* [Texto para leitura]:
Assim é que eu vejo Heitor Villa-Lobos na minha saudade que está apenas começando, ao saber de sua morte, mas que não altera a visão antiga e constante. Quem o viu um dia comandando o coro de quarenta mil vozes adolescentes, no estádio do Vasco da Gama, não pode esquecê-lo nunca. Era a fúria organizando-se em ritmo, tornando-se melodia e criando a comunhão mais generosa, ardente e purificadora que seria possível conceber.

* [Conjunto de tarefas]:
[1] Em que lugar, segundo o texto sobre Villa-Lobos, ele comandou o coro de quarenta mil vozes adolescentes?
[2] Liste todos os adjetivos que qualificam a palavra "comunhão" no texto sobre Villa-Lobos.
[3] Prossiga o texto sobre Villa-Lobos a partir da última frase.

* [Dados fornecidos]:

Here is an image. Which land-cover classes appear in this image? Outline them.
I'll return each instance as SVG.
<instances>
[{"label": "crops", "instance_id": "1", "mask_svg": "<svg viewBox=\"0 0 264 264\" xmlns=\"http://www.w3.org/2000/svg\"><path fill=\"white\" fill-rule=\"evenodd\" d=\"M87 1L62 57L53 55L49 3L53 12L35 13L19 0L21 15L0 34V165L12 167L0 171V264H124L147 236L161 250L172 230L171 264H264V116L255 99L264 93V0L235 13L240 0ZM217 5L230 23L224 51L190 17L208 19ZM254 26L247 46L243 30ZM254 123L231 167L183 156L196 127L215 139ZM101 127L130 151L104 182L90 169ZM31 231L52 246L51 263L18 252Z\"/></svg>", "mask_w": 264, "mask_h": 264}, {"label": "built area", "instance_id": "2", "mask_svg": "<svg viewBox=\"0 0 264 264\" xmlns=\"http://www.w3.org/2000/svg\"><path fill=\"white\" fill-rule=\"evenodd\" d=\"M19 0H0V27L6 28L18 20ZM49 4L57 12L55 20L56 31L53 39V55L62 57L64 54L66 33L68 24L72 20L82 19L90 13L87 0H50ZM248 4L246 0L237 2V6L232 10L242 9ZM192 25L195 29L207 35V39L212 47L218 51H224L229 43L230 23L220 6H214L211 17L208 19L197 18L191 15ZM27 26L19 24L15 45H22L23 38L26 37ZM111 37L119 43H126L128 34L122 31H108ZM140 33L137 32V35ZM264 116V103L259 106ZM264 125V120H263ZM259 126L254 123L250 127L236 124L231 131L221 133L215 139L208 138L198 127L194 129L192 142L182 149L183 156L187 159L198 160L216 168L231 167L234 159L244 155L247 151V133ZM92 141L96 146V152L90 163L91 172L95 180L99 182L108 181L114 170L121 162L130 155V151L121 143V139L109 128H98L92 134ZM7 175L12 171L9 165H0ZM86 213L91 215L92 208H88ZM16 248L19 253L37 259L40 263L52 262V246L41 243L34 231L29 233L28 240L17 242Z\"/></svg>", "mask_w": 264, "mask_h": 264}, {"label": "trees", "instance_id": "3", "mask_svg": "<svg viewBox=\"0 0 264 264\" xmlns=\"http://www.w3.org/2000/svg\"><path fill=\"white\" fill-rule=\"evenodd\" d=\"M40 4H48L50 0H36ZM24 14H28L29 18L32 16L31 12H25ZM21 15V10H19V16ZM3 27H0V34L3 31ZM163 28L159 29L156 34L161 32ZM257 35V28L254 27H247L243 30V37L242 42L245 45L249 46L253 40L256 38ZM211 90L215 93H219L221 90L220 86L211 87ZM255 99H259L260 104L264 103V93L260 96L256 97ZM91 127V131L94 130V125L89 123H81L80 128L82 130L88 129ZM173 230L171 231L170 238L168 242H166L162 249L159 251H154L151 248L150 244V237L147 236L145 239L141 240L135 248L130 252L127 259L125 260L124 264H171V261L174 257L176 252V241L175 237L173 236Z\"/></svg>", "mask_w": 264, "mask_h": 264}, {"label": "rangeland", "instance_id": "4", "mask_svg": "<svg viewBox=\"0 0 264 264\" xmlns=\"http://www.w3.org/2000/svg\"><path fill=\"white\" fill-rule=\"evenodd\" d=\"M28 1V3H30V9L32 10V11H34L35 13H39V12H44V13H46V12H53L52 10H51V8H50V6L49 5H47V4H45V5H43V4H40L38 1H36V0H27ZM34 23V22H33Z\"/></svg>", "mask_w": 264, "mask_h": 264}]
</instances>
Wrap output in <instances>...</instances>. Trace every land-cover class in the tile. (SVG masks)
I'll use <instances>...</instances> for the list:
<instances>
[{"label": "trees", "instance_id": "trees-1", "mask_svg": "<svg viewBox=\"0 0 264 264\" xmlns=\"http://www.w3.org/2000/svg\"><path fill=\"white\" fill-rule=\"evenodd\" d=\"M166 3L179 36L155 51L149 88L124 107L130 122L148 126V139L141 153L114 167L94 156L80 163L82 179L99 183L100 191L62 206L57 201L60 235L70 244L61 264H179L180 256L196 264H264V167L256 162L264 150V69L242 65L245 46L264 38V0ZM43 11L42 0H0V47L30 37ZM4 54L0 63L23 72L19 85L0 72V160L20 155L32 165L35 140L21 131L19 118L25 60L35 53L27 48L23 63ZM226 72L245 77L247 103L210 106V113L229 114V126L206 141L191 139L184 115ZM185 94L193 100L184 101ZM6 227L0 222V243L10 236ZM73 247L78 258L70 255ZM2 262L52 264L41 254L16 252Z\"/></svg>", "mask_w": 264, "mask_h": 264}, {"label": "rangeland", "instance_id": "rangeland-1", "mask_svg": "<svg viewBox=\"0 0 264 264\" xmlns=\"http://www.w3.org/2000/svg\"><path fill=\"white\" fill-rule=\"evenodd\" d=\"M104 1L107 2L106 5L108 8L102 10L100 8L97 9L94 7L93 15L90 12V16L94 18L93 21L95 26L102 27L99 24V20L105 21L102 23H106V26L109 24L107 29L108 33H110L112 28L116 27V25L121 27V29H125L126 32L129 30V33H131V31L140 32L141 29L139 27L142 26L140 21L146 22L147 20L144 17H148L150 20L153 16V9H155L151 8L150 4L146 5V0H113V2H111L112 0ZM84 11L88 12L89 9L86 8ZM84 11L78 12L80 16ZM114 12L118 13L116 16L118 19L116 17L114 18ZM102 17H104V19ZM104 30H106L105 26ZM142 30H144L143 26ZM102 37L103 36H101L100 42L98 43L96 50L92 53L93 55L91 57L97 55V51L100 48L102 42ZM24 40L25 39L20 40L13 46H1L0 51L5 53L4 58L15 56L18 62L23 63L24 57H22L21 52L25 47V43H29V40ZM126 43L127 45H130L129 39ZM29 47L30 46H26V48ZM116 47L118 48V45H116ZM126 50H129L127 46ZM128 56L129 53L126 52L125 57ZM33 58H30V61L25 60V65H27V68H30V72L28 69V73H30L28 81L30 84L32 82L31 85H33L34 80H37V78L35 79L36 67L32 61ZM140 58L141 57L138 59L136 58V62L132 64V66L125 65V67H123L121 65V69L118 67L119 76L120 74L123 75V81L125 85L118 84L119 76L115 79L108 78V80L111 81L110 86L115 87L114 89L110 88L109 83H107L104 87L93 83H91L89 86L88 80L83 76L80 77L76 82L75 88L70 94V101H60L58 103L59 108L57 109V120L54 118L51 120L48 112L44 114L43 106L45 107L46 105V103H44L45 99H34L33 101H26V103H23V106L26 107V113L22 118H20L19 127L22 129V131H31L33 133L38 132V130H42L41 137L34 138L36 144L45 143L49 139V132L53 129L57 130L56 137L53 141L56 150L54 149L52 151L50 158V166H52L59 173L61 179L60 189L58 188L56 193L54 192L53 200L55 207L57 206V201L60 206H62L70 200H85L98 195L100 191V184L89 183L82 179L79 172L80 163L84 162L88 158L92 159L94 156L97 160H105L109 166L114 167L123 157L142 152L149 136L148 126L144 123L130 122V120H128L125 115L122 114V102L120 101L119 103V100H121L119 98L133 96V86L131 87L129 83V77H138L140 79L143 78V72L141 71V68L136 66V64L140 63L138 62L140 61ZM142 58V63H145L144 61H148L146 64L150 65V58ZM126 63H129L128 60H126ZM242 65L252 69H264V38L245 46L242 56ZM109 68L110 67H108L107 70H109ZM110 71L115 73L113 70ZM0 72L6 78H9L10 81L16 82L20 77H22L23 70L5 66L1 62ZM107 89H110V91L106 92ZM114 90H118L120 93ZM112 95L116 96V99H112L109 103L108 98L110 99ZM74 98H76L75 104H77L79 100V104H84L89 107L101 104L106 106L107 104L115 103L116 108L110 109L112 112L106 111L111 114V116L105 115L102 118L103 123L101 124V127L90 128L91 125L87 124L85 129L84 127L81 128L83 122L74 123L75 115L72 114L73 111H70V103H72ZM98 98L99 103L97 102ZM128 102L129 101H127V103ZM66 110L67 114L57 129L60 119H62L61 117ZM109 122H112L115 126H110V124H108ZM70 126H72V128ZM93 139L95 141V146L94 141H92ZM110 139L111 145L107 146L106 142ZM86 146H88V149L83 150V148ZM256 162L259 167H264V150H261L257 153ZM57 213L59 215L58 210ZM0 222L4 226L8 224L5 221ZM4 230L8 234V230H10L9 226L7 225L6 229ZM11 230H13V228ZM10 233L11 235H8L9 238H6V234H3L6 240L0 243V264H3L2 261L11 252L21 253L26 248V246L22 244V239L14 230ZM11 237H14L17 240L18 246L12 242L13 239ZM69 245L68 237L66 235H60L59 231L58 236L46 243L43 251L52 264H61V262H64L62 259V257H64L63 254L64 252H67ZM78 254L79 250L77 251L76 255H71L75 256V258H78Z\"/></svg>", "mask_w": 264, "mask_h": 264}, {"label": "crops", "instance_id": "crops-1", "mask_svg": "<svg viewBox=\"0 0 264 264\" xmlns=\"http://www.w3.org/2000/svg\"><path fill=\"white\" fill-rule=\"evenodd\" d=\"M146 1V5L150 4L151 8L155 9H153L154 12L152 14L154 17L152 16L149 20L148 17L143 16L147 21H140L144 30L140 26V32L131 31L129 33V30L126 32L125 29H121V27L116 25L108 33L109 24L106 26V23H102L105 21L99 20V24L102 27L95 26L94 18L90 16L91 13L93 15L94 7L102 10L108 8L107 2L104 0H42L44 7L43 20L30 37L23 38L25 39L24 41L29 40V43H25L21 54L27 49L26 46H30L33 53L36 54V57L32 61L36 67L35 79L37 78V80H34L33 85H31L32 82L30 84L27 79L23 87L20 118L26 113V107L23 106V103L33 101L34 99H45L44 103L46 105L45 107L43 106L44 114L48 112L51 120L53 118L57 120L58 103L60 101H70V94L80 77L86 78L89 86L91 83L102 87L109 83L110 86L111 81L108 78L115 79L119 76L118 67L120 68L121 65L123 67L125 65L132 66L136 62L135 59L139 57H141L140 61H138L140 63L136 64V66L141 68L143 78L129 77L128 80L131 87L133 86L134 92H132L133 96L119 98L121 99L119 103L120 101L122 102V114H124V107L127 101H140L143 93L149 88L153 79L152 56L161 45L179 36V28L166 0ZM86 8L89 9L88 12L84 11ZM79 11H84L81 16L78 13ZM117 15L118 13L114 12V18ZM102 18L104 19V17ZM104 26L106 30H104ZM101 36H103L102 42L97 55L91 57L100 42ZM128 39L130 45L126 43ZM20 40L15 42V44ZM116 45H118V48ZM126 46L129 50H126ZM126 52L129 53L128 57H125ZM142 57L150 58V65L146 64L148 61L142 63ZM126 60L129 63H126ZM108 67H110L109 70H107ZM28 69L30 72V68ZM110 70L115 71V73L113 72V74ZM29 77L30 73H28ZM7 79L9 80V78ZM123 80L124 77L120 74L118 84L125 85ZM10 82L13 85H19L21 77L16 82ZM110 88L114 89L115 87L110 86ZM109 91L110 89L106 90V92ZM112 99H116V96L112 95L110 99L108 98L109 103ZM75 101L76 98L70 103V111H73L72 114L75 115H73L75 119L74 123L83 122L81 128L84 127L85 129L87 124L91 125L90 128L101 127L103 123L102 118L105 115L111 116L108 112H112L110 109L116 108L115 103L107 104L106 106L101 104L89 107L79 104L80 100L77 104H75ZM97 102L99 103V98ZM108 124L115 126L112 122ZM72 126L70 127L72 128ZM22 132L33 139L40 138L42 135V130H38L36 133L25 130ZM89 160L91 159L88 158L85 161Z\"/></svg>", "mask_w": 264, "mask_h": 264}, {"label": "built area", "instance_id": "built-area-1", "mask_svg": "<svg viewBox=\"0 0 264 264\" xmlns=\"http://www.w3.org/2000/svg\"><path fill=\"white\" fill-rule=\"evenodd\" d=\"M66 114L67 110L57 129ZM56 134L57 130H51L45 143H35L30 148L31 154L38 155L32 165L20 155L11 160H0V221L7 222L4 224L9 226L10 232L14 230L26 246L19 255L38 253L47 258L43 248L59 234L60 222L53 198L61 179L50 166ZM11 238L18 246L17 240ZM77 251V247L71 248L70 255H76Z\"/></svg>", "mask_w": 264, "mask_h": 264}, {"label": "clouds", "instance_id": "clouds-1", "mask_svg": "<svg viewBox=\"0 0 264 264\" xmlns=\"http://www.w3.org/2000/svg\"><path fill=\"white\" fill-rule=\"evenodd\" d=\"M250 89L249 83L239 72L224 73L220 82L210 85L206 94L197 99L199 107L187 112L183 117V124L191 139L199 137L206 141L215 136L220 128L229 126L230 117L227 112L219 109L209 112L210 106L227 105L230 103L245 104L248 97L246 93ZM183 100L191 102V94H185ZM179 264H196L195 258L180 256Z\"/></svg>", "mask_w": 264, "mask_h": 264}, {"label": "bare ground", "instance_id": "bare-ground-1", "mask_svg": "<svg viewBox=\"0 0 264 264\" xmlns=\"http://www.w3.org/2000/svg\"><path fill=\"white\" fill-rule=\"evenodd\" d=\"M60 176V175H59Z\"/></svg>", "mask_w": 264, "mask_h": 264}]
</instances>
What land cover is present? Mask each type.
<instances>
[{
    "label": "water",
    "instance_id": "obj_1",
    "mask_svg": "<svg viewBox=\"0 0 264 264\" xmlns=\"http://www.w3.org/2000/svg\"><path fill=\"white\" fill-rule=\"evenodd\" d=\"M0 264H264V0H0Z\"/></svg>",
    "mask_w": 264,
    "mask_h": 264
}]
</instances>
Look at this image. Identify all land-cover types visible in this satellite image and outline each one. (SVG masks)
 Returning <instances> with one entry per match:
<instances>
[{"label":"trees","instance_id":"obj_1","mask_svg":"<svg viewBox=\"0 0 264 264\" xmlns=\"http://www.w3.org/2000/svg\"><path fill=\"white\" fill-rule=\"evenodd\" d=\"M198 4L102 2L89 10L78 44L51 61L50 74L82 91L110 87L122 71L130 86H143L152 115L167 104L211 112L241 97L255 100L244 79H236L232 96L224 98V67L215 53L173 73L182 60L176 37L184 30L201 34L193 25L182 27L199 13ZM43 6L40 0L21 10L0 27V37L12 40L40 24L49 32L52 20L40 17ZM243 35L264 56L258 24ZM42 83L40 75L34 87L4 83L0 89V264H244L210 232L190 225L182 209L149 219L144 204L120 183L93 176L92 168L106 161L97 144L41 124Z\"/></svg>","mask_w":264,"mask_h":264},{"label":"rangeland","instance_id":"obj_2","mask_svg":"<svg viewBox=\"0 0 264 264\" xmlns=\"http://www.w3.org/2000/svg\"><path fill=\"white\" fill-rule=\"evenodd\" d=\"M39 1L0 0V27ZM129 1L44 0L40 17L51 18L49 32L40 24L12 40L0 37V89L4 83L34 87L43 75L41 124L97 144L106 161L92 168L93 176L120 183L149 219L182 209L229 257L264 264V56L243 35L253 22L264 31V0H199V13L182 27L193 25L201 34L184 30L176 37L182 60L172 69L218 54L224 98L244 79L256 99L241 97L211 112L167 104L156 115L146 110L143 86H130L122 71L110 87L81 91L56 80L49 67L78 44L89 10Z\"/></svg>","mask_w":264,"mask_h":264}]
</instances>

* [Respostas esperadas]:
[1] No estádio do Vasco da Gama.

[2] generosa, ardente, purificadora

[3]
A multidão em torno vivia uma emoção brasileira e cósmica, estávamos tão unidos uns aos outros, tão participantes e ao mesmo tempo tão individualizados e ricos de nós mesmos, na plenitude de nossa capacidade sensorial, era tão belo e esmagador, que para muitos não havia outro jeito senão chorar, chorar de pura alegria. Através da cortina de lágrimas, desenhava-se a nevoenta figura do maestro, que captara a essência musical de nosso povo, índios, negros, trabalhadores do eito, caboclos, seresteiros de arrabalde; que lhe juntara ecos e rumores de rios, encostas, grutas, lavouras, jogos infantis, assovios e risadas de capetas folclóricos”.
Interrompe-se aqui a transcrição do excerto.